Custom data #1

weihaosky · 2023-11-30T09:48:51Z

Congratulations on this excellent work!
I wonder how to run this work on my own data. For example, after capturing a monocular video, how to run your method? How should I process the data for training?
Many thanks!

JiahuiLei · 2023-11-30T21:35:31Z

Thanks for your interest. Our code was developed guided by InstantAvatar https://github.com/tijiang13/InstantAvatar, and indeed, we have a data loader for their preprocessing data format. Our data loading subroutine for UBC data uses the InstantAvatarWildDataset class, which you can modify a little bit and use for the preprocessed data from InstantAvatar preprocessing. (you may take some time to compile the openpose .etc for their preprocessing)

weihaosky · 2023-12-01T02:15:54Z

Thanks for your reply. In the paper you write you use ReFit to obtain the human pose. May I ask how to process the results from ReFit for the training of GART?

JiahuiLei · 2023-12-01T13:55:41Z

We tried both using InstantAvatar pre-processing to estimate video poses (with temporal optimization), and ReFit https://yufu-wang.github.io/refit_humans/ to estimate per-frame poses. It turns out that under the challenging UBC sequences, Ours and InstantAvatar will work better with ReFit poses. So we first estimate per-frame poses and I manually turn the poses into the same format as InstantAvatar preprocessing. So the data loader is actually loading in the Instant-Avatar preprocessing format.

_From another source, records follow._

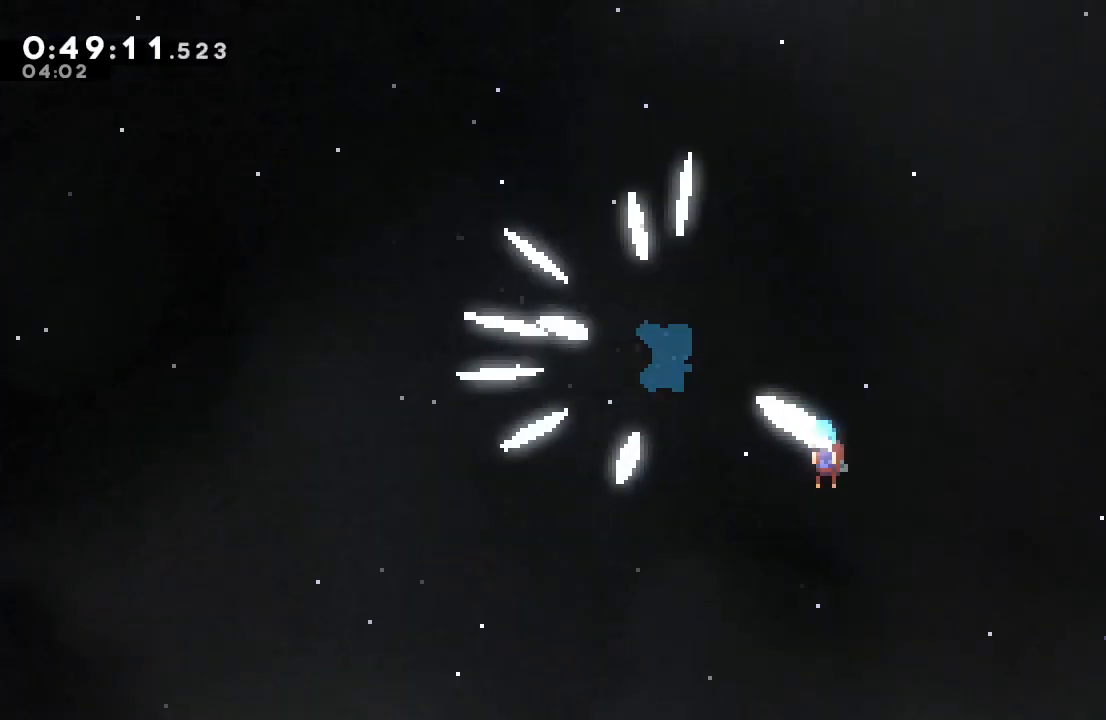
{"buttons": [], "left_stick": "center", "right_stick": "center", "events": []}
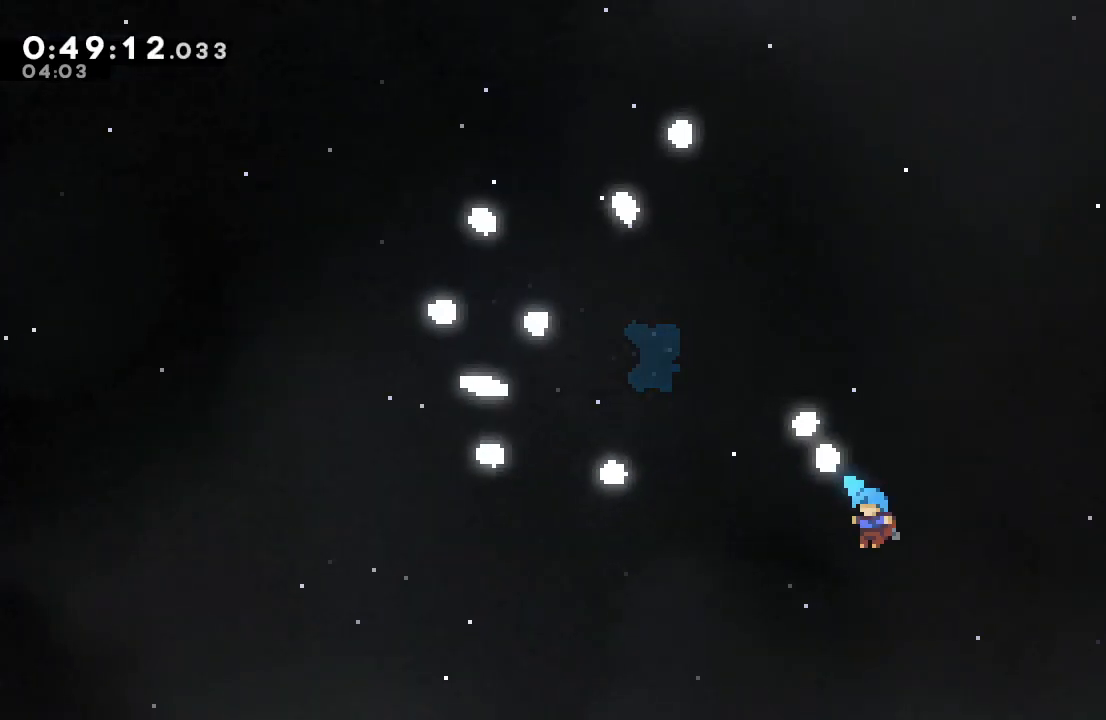
{"buttons": [], "left_stick": "center", "right_stick": "center", "events": []}
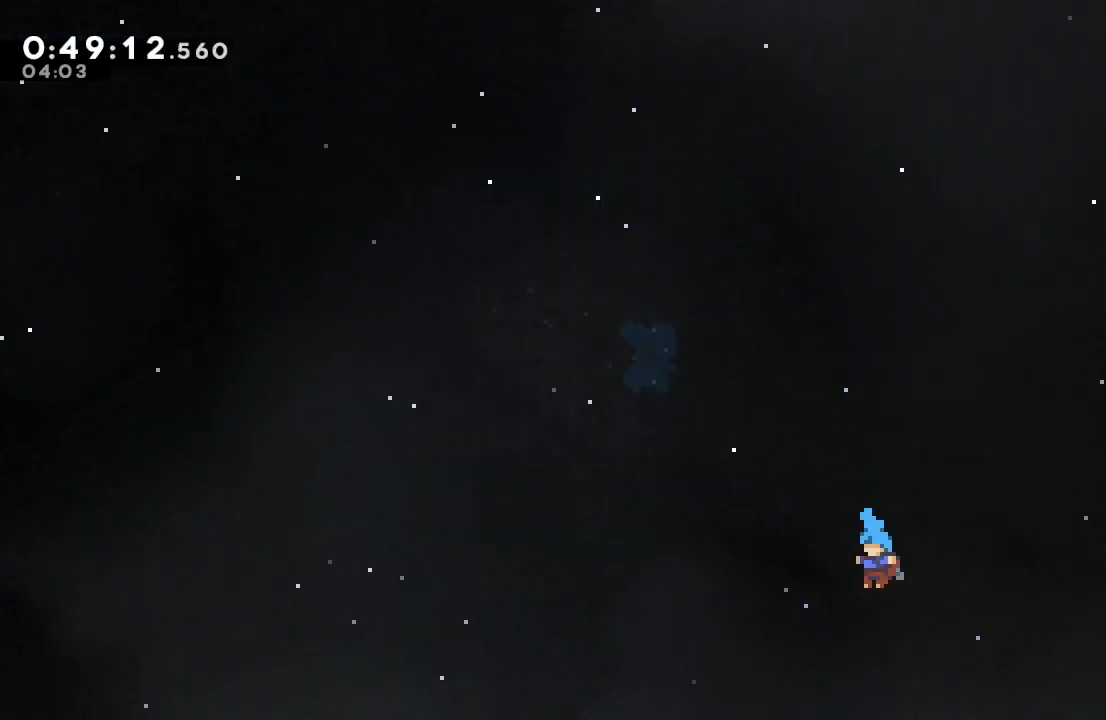
{"buttons": [], "left_stick": "center", "right_stick": "center", "events": []}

weihaosky · 2023-12-04T07:35:58Z

We tried both using InstantAvatar pre-processing to estimate video poses (with temporal optimization), and ReFit https://yufu-wang.github.io/refit_humans/ to estimate per-frame poses. It turns out that under the challenging UBC sequences, Ours and InstantAvatar will work better with ReFit poses. So we first estimate per-frame poses and I manually turn the poses into the same format as InstantAvatar preprocessing. So the data loader is actually loading in the Instant-Avatar preprocessing format.

Thanks. Could you share the script for transferring the ReFit pose into InstantAvatar format?

weihaosky · 2023-12-04T13:11:03Z

I have tried to perform the conversion from ReFit result to InstantAvatar format, but the converted data does not work. The code for conversion is as follows:

# self.smpl_poses is the results of ReFit
# K is computed according to focal = np.sqrt(height**2 + width**2)
pose = []
for x in self.smpl_poses['pred_rotmat'][idx]:
    d, angle = mat2axangle(x)
    pose.append(d * angle)
pose = np.stack(pose).astype(np.float32)
# pose[0] = -pose[0]

ret = {
    "rgb": img.astype(np.float32),
    "mask": msk,
    "K": self.K.copy(),
    "smpl_beta": self.smpl_poses['pred_shape'][idx],  # ! use the first beta ???
    "smpl_pose": pose,
    "smpl_trans": self.smpl_poses["trans_full"][idx, 0],
    "idx": idx,
}

May I ask where is the problem? Many thanks!

JiahuiLei · 2023-12-04T18:26:22Z

# convert our mono-pose estimation to ubc fashion dataset
import numpy as np
import os, os.path as osp
import imageio
from pytorch3d.transforms import matrix_to_axis_angle
import torch
from tqdm import tqdm
from pycocotools import mask as masktool
import cv2


def process(seq):
    img_src = f"../data/ubcfashion/train_frames/{seq}/"
    msk_fn = f"../data/ubcfashion/train_mask/{seq}.npy"
    pose_fn = f"../data/ubcfashion/train_smpl/{seq}.npz"
    dst = f"../data/insav_wild/ourpose_ubc_{seq}/"
    os.makedirs(dst, exist_ok=True)

    pose_data = np.load(pose_fn)
    smpl_shape = pose_data["pred_shape"].mean(0)  # Use the average shape
    smpl_pose_list, smpl_global_trans = (
        pose_data["pred_rotmat"],
        pose_data["pred_trans"],
    )
    smpl_pose_list = matrix_to_axis_angle(torch.from_numpy(smpl_pose_list))
    smpl_pose_list = smpl_pose_list.numpy()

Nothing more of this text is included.